In response to these social and economic changes, a new Chinese family system is emerging that focuses on the needs and aspirations of the married couple-the conjugal unit. Conjugality brings with it a package of attitudes and practices that undermine traditional Chinese views regarding filial piety and Confucianism. Should younger couples strive, irrespective of personal cost, to promote the welfare of the larger kin group and support their aging parents? Or should they concentrate on building a comfortable life for themselves and their offspring? Increasingly, the balance is shifting toward conjugality and away from the Confucian norms that guided earlier generations.
The shift also coincides with a dramatic decline in China’s birth rate and a rise in the amount of money and attention lavished on children. The Communist Party’s single-child family policy has helped produce a generation of “little emperors and empresses,” each commanding the undivided affection and economic support of two parents and (if lucky) four grandparents. The Chinese press is awash with articles bemoaning the rise of singletons who are selfish, maladjusted, and spoiled beyond repair-although psychologists working on China’s singletons find them little different from their American or European counterparts.

#### Input material:

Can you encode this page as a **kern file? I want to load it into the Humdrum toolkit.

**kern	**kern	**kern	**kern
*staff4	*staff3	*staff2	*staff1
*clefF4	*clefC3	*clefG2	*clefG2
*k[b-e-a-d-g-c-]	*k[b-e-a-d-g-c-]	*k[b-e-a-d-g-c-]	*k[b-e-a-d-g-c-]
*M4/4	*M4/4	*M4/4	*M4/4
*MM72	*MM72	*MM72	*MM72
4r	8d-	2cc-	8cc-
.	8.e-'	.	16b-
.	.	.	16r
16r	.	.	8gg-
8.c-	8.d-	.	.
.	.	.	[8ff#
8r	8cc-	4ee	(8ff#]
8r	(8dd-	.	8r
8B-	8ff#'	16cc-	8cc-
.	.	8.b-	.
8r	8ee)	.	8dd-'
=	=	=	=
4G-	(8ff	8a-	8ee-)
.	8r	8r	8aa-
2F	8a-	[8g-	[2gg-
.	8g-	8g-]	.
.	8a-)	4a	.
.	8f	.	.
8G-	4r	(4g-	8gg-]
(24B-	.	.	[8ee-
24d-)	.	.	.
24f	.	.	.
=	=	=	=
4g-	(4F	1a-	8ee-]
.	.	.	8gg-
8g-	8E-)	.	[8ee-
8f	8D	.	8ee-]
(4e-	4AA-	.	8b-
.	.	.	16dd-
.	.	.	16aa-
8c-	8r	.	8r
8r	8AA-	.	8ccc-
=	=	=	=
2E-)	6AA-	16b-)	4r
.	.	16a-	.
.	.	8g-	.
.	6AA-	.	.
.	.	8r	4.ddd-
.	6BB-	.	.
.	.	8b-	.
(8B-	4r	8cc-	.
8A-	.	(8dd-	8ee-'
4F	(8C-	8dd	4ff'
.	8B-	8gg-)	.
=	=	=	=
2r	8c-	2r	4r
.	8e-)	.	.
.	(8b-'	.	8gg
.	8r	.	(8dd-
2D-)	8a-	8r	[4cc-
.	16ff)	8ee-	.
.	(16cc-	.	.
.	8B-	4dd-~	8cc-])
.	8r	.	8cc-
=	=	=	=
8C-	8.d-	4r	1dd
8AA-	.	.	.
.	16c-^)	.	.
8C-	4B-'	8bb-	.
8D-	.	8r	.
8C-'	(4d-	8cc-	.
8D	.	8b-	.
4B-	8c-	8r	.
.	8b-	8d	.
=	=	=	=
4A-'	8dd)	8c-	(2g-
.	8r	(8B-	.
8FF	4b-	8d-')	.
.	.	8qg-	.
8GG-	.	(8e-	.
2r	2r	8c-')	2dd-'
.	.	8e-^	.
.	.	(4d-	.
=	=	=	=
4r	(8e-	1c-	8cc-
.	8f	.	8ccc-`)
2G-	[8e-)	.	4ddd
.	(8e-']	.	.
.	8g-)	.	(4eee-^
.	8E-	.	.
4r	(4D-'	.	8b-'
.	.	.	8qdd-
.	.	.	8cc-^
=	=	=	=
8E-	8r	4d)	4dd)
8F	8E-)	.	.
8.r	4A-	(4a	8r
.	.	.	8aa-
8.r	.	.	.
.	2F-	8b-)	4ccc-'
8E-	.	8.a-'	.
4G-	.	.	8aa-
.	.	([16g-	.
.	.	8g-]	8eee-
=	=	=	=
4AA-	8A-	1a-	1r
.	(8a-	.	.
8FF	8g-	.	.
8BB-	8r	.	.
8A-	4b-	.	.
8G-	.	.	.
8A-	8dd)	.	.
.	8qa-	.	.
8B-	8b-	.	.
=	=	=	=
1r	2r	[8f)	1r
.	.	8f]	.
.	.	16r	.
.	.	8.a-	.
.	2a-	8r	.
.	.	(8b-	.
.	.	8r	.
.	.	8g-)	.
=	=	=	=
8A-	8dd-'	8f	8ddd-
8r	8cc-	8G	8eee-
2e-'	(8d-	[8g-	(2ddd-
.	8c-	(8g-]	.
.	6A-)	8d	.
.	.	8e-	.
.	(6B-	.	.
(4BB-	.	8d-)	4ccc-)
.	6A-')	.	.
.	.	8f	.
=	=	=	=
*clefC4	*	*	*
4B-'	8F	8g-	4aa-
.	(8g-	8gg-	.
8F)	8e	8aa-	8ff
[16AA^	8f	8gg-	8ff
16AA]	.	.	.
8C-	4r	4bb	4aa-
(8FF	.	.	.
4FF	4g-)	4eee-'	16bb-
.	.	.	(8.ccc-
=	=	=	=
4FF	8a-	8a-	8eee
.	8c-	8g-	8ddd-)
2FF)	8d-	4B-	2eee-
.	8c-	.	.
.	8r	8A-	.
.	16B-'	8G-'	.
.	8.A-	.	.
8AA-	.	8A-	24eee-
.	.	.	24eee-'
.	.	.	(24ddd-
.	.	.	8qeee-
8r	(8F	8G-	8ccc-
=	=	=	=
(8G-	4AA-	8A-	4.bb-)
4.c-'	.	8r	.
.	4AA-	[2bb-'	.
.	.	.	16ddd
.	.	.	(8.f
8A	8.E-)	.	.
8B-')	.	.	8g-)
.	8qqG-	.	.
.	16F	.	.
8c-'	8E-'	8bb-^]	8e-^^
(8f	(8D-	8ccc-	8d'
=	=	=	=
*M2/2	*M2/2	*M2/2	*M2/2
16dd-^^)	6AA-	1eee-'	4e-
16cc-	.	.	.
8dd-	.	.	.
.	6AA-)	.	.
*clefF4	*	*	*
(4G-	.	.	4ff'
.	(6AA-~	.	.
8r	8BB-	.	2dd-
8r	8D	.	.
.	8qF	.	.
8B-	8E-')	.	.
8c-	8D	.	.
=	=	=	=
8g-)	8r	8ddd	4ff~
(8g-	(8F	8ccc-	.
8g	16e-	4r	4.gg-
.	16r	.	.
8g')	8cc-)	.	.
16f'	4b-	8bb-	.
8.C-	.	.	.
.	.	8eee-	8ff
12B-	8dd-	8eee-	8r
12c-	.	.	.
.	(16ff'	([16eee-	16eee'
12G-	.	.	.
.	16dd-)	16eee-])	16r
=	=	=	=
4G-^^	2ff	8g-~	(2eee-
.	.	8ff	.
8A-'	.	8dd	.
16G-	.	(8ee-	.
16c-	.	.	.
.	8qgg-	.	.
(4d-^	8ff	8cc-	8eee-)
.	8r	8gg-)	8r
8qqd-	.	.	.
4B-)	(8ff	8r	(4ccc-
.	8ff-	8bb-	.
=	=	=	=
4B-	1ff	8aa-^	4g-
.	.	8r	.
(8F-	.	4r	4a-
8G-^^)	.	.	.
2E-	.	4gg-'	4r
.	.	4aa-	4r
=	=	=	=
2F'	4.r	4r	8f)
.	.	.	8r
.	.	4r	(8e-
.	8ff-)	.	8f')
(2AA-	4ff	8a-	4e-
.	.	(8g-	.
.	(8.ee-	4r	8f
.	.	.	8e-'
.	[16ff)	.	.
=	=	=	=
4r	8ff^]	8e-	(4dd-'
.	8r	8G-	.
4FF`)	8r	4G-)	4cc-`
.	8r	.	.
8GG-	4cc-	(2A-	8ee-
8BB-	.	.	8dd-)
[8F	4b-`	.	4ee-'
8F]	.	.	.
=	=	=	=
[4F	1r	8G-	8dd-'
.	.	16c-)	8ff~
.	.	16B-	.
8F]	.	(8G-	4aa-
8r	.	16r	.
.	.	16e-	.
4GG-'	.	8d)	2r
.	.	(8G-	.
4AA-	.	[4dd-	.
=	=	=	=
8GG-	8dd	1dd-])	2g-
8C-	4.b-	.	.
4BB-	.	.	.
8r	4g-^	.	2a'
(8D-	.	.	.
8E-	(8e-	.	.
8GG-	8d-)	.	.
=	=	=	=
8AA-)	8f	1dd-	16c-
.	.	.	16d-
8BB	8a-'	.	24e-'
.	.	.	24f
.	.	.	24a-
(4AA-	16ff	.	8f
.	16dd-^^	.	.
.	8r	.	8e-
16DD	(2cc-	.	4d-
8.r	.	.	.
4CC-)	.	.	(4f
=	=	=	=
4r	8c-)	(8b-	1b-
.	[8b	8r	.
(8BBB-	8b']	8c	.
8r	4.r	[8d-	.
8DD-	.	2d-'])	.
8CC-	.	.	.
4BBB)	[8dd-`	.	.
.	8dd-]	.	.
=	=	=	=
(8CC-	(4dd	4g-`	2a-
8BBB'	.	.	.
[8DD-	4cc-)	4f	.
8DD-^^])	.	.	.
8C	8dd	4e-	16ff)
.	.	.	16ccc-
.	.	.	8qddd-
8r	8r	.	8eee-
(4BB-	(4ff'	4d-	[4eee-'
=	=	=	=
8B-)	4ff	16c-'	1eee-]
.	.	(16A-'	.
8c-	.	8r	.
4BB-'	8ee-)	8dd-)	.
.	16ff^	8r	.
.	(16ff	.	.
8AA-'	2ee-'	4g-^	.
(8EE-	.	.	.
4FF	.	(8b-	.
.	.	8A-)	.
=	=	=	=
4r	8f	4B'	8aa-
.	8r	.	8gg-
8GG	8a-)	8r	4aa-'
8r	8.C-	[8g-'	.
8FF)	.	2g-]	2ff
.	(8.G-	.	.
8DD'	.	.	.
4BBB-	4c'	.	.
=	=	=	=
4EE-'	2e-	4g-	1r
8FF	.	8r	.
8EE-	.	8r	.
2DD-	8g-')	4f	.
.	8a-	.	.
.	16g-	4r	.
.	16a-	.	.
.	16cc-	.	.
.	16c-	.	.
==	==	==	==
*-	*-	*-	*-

#### Exercise instructions:
a – Extract every line of the rows that contains the string "kern".
b – Carry on the text about the changing Chinese family system from the point where it stops.

#### The results:
a –
Can you encode this page as a **kern file? I want to load it into the Humdrum toolkit.
**kern	**kern	**kern	**kern

b –
McDonald’s opened in Beijing in 1992, a time when changes in family values were matched by a sustained economic boom. The startup date also coincided with a public “fever” for all things American sports, clothing, films, food, and so on. American-style birthday parties became key to the company’s expansion strategy. Prior to the arrival of McDonald’s, festivities marking youngsters’ specific birth dates were unknown in most of East Asia. In Hong Kong, for instance, lunar-calendar dates of birth were recorded for use in later life-to help match prospective marriage partners’ horoscopes or choose an auspicious burial date. Until the late 1970s and early 1980s, most people paid little attention to their calendar birth date if they remembered it at all. McDonald’s and its rivals now promote the birthday party complete with cake, candles, and silly hats-in television advertising aimed directly at kids.
McDonald’s also introduced other localized innovations that appeal to younger customers. In Beijing, Ronald McDonald (a.k.a. Uncle McDonald) is paired with an Aunt McDonald whose job is to entertain children and help flustered parents. All over East Asia, McDonald’s offers a party package that includes food, cake, gifts, toys, and the exclusive use of a children’s enclosure sometimes known as the Ronald Room. Birthday parties are all the rage for upwardly mobile youngsters in Hong Kong, Beijing, and Shanghai. Given that most people in these cities live in tiny, overcrowded flats, the local Kentucky Fried Chicken or McDonald’s is a convenient and welcoming place for family celebrations.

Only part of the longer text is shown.